You reach a point during your second year of medical school where every symptom catches your eye, big or small...
Your neighbor has a cough? "It's probably just GERD or allergies... maybe it's a URI - hopefully he won't get a bacterial superinfection. Maybe it's something worse... heart failure? pulmonary embolism?" Somebody has a stomach pain? "Does it radiate? Does food make it worse? Better? Hopefully it's indigestion or PUD, not pancreatitis or cancer."
I guess this kind of stream of consciousness analysis is helpful when we're on the wards or in the clinic, but I often find myself unable to turn the it off. Recently I've been in situations where making a diagnosis was irrelevant or inappropriate - where the people around me only wanted to be listened to and given empathy - yet I struggled to suppress the urge to find out what happened, where they were hurt, why the person died. My wife often says to me, "I don't want a diagnosis, I just want to you feel sorry for me." Yet, at this point in my life, it seems like everything I encounter is subconsciously integrated into the pathophysiology of a disease or becomes a bit of evidence for an eventual diagnosis. Sometimes I get frustrated or mad and stop myself, "You're projecting X onto ____; you should take what's making you upset and sublimate it into something good." The doctor logic overrides my thoughts and takes over. F*ck that.

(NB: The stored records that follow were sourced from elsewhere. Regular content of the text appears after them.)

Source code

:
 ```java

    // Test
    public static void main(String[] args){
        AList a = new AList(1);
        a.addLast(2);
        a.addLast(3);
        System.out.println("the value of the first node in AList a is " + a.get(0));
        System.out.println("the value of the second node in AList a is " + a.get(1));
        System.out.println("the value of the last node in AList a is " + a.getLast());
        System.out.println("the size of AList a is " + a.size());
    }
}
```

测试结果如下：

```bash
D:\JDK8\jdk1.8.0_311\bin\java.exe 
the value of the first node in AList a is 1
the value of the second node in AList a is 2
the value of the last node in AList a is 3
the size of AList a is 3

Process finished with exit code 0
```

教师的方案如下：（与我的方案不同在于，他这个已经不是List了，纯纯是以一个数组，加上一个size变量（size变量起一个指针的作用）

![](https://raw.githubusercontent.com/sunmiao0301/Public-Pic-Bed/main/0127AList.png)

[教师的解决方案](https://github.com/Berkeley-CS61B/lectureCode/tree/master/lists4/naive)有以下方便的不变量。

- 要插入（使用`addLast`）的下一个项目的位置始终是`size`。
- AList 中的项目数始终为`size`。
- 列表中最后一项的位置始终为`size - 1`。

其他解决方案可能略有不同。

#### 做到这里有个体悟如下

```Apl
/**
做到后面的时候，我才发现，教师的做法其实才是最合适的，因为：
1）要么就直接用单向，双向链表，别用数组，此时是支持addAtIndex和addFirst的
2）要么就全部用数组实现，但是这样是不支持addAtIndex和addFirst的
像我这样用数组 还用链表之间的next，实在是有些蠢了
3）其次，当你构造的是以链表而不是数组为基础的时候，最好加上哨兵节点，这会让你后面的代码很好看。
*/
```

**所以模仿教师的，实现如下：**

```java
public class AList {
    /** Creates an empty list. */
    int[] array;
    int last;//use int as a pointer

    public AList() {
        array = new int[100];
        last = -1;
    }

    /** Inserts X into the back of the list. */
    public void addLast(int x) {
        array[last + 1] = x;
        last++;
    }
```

Sometimes I just want to be frustrated; sometimes I need to just say, "I'm sorry your grandmother died of cancer" without thinking "I wonder what kind of lung cancer it was... was it small cell? non-small cell?" Maybe learning how to be a physician is a 24 hour process; that you can't possibly learn everything there is to learn in such a short period of time without it consuming your life. Hopefully, someday, when I'm done with my residency/fellowship/post-doc/whatever, I'll be able to leave my 'doctor hat' at the office and just be a friend, husband, or father when I get home.